With the resurging interest in letterpress and particularly the artform side of this printing process, photpolymer plates have been in increasing demand in the UK and in particular plates that allow a deeper impression in to thick paper for the luxury stationery market. Although polymer plates have been available for a while the KF152 for deep impression work has not been distributed in the UK in recent times. There is now a distributor and Lyme Bay Press are providing KF152 plates as the sole distributor and a plate making service as well as technical support for those with printing problems, encouraging new growth in the letterpress community.

Conclusion

It may seem a little odd that Europe seems to be at the front of this technology, one normally thinks of Japan or the USA for innovation but for once legislation may have been a help rather than a hindrance. Europe has increased it’s expectations of industry meeting environmental requirements in a way which is forcing improvements in the workplace.
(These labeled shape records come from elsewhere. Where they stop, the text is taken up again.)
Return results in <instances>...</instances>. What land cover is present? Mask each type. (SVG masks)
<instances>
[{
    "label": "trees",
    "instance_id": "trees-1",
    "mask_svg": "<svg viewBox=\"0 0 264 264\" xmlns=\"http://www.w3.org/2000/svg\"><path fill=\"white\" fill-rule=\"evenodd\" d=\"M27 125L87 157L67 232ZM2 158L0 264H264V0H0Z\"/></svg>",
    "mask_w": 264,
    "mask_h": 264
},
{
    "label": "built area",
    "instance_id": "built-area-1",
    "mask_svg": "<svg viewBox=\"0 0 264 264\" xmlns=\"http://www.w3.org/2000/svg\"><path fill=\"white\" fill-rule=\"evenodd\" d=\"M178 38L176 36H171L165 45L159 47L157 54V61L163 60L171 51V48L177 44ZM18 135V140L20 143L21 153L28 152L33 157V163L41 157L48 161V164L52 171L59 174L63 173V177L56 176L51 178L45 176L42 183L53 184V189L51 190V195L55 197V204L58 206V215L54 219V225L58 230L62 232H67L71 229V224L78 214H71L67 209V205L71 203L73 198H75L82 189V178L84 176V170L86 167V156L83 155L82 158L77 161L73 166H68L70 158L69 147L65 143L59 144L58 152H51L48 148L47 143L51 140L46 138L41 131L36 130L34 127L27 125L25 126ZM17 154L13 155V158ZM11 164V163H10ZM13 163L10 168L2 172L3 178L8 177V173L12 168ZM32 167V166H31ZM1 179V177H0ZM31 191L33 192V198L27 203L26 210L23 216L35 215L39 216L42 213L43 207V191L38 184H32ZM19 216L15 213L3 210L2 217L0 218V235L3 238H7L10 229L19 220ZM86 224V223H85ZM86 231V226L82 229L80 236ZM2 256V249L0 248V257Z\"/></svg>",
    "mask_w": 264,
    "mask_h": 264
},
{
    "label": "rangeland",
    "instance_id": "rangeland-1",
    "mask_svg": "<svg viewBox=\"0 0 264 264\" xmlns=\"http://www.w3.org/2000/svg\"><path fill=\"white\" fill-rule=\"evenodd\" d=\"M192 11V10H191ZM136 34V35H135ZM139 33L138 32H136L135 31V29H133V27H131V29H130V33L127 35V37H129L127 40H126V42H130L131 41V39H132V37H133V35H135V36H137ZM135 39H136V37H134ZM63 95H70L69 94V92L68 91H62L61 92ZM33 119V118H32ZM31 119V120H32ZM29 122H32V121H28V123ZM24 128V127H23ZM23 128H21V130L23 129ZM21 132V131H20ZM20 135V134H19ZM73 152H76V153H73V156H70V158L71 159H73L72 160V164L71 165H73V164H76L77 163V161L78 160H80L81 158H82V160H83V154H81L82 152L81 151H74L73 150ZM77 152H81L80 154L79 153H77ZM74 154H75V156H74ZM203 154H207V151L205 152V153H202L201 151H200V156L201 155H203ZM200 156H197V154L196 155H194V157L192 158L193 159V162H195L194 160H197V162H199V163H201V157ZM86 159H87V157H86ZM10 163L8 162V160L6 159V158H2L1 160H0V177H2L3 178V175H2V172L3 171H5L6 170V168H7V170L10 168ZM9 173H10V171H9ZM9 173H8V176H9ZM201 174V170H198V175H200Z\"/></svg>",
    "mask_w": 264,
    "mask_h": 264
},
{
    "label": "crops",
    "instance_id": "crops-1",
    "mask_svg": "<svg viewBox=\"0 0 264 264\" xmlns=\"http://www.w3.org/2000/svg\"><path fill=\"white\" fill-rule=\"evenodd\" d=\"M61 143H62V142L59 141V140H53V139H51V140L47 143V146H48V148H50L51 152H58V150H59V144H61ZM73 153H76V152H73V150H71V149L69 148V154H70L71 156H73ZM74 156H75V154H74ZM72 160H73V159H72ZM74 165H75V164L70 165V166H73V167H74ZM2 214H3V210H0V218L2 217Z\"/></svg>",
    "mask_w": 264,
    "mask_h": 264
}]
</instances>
Traditional film making uses chemicals which are hazardous in use and difficult to dispose of, perhaps this has increased the demand for earlier film products to improve. Many litho printers (us included) will have used laser plates at one time or another for simple short run one colour jobs, it’s quick and easy, printed straight from the desktop. The problems are damping issues which make these plates difficult to run but now it’s possible to develop positive metal plates using inkjet film. Each year the report from DRUPA is the progress the printing industry is making in CTP. There are now printers which inkjet metal plates directly, though the investment is significant the time saving element is very desirable. There is much talk about the ‘digital presses’ which can inkjet 11,000 sheets per hour with ultra sharp dots. The inevitable question is the cost per impression which still means the digital route has not eclipsed the traditional press but it will come. To get back on target, our conclusion has been after vigorous research and testing, recent developments have made it possible to produce Litho standard Flexographic or Letterpress Photopolymer plates of a very high standard through CTP processes at a very affordable rate both in terms of initial investment and production, sufficient to make this a viable commercial interest.